Les femmes qu’il rencontre sont indépendantes et libres, puissantes et résolues. Il cherche en elles, des doubles, des complices. Comédiennes, cantatrices, nobles dames ou discrètes anonymes, elles se permettent de vivre selon leurs propres règles. Au-dessus des préjugés, des superstitions, des pudeurs, elles affirment leur liberté d’agir , de penser et d’aimer.
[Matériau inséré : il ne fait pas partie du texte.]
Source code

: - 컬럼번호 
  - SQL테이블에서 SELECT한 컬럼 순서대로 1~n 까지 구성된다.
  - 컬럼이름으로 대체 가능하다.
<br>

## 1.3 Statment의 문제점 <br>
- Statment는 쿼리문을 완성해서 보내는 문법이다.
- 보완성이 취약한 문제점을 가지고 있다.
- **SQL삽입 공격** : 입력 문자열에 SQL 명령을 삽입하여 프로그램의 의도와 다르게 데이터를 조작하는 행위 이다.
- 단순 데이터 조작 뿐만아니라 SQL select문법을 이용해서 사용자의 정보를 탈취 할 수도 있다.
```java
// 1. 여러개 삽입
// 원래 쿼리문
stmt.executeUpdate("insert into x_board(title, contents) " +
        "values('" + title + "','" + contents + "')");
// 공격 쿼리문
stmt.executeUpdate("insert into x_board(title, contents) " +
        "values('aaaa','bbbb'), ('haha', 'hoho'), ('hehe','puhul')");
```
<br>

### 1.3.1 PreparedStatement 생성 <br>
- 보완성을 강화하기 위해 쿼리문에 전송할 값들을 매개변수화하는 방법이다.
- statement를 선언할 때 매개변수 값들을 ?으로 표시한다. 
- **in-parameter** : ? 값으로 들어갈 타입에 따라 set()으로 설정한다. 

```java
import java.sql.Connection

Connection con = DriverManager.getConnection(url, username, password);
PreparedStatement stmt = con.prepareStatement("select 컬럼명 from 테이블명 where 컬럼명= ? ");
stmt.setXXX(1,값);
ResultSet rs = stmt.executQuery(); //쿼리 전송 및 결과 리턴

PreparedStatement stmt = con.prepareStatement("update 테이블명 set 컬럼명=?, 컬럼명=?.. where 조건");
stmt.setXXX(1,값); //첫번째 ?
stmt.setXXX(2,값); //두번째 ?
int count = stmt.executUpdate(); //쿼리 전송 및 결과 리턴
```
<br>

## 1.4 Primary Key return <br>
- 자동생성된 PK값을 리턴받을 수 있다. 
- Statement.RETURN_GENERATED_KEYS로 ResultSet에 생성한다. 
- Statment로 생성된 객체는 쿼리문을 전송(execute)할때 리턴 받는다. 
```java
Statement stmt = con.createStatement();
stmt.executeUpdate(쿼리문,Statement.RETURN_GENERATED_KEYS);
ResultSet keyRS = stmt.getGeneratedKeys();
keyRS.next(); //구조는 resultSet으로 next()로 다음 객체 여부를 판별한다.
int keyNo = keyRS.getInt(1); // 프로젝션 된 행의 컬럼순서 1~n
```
Lors d’un bref séjour au château de Walstein à Dux, la jeune épouse de Lorenzo Da Ponte, le librettiste de Mozart, est frappée par la vivacité, la faconde, les manières de cet homme âgé qu’elle trouve extraordinaire. A sa jeune amie, Cécile de Roggendorff, qui le nomme tour à tour dans ses lettres, père, ami et amant, rêve de le rencontrer, peut-être même de danser le menuet… Casanova refuse cette douce invitation. Serait-il devenu sage ? Ou est-ce la ruse suprême d’un ami des femmes d’avoir osé, au dernier acte de sa vie, se refuser à elles, pour leur rendre, de sa plume virevoltante, le plus vif hommage ? Perdre leur présence si chère pour les faire revivre dans sa mémoire, les aimer encore une fois, avec la force de la jeunesse, et leur offrir une postérité littéraire.
La vieillesse, la maladie lui font horreur, mais il ne veut pas céder à la mélancolie. Jusqu’à ses derniers jours, il souhaite décider de son sort, opposer à la fortune déclinante et à la mort, son ennemie familière, sa précieuse liberté. C’est avec la plume qu’il l’exerce, avec une rage d’écrire qui le surprend lui-même. Casanova ne possède rien, ni titre, ni argent, ni maison, ni descendance. Maltraité par les valets du comte qui l’héberge comme bibliothécaire dans un de ses châteaux, il décide de faire face, de se venger à sa manière, comme un funambule rétablissant à chaque pas un fragile équilibre. Il a le culot, l’audace, le panache, de faire du récit de sa vie une œuvre d’art et de sa personne un personnage.
En joueur habitué à parier sur le hasard, en un ultime quitte ou double, il choisit la carte de la résurection du passé. Il part à la recherche du temps perdu. Sa jeunesse aventureuse défile sur la scène de sa mémoire. Ce ne sont pas des Confessions, il assume ses égarements et ses voluptés. Il n’en rougit pas, au contraire, il est fier. Il revendique sa manière de vivre et invite ses futurs lecteurs à oser inventer leur rôle sur la scène du monde. “Saute, marquis!” s’ordonne-t-il à lui-même.
Non content d’avoir fait de la volupté de vivre le principe d’une existence, le Vénitien affirme que le vrai bonheur est celui qu’offre la mémoire. La réminiscence ne prend pas seulement la place de la volupté, elle la renouvelle.
Au-delà du plaisir, il y a encore du bonheur : tel est l’insolent héritage littéraire de Giacomo Casanova.”
Lydia Flem
Cfr : Casanova, l’homme qui aimait vraiment les femmes, poche Seuil, 2011, avec un chapitre inédit “Ecrivain parmi les écrivains”.